CLIMATEWIRE | The amount of land scorched by wildfires in California has been on the rise for decades, and human-caused climate change is almost entirely to blame.

A new study, published Monday in Proceedings of the National Academy of Sciences, finds that California’s summertime burned area has increased fivefold since 1971. And it won’t stop there — it could grow by another 50 percent by the year 2050.

The study finds that rising temperatures and declining precipitation, fueled by human emissions of greenhouse gases, are the primary culprit. Increasingly arid conditions have provided a surplus of dry fuel for fires to consume, causing bigger and more intense blazes as time goes on.

Natural fluctuations in the Earth’s climate, on the other hand, have had little to no influence on California’s worsening fire season. The study makes it clear that human activity is at fault.
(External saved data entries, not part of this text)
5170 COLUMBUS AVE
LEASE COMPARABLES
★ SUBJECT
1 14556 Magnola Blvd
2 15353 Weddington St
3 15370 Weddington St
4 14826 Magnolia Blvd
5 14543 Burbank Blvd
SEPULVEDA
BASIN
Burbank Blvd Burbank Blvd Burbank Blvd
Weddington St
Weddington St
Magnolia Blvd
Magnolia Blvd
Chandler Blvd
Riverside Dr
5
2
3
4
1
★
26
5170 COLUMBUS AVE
It’s a kind of research known as attribution science, a field of study that investigates the links between climate change and extreme weather events. Attribution studies typically use climate models to conduct simulations comparing the real world with an imaginary world where human-caused climate change doesn’t exist. These simulations allow scientists to parse out the influence of global warming.
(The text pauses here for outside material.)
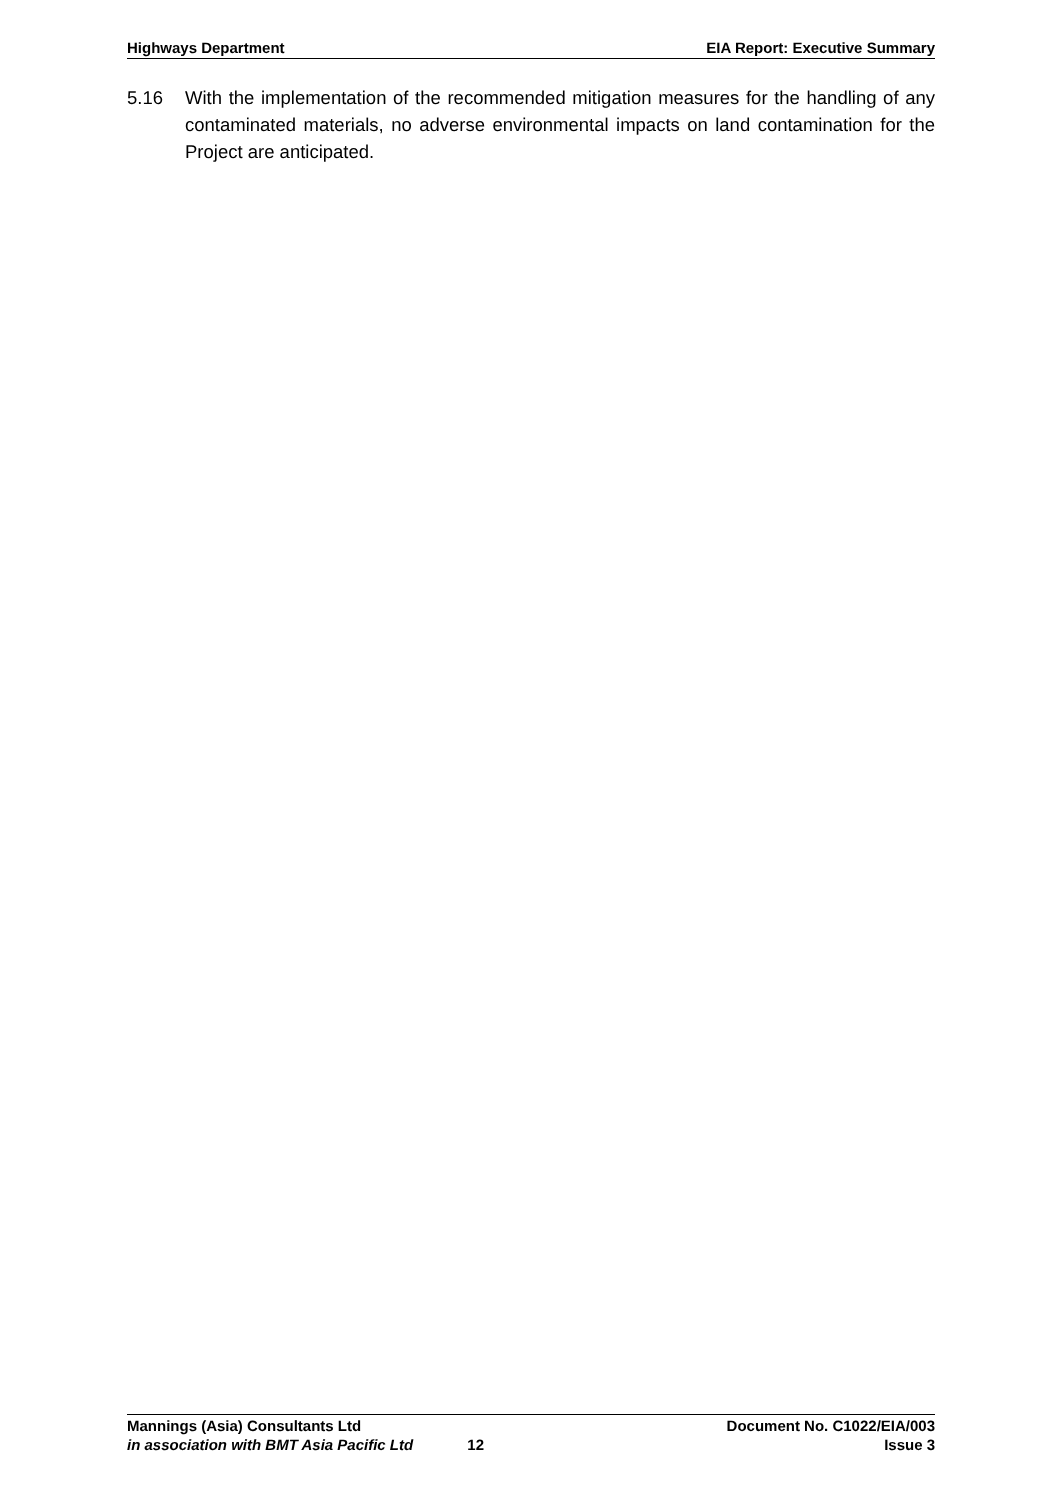Highways Department EIA Report: Executive Summary
5.16 With the implementation of the recommended mitigation measures for the handling of any contaminated materials, no adverse environmental impacts on land contamination for the Project are anticipated.
Mannings (Asia) Consultants Ltd Document No. C1022/EIA/003
in association with BMT Asia Pacific Ltd 12 Issue 3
In this case, the researchers — led by scientist Marco Turco from the University of Murcia in Spain — used a special kind of wildfire model to carry out their study. They found that simulations accounting for the influence of climate change neatly matched their observations of California’s wildfires, including a strong increase in burned area over the last few decades.

But when they removed human-caused warming from the simulations, the trend all but disappeared. The simulations with climate change produced 172 percent more burned area since the 1970s.

The impact grew worse with time, as well. The trend significantly strengthened around the turn of the century, the models suggest, with the influence of human-caused climate change becoming really clear around 2001. Natural climate fluctuations, on the other hand, have “no detectable influence” after that point.

The researchers also looked ahead to the future. They conducted an additional set of simulations projecting additional increases in temperature as time goes on. They also accounted for the fact that California doesn’t have an endless supply of dry fuel available — some of it will get burned up as wildfires worsen in the coming years.

Even accounting for this kind of fuel feedback, they found that burned area likely will increase by anywhere from 3 to 52 percent under moderate to severe future climate change scenarios. The more moderate scenario is in line with the amount of warming scientists expect if world leaders don’t swiftly ramp up their efforts to reduce global greenhouse gas emissions.

Still, there’s an opportunity in the findings. The study suggests that less warming may result in less burning — a warning to policymakers that immediate efforts to mitigate climate change are key to addressing California’s wildfire problem.

At the same time, the researchers note, California’s blazes have been worsening for decades. That means better adaptation to the current fire landscape — and the pursuit of new efforts to make California’s natural landscapes and human communities more resilient to wildfires — is also critical.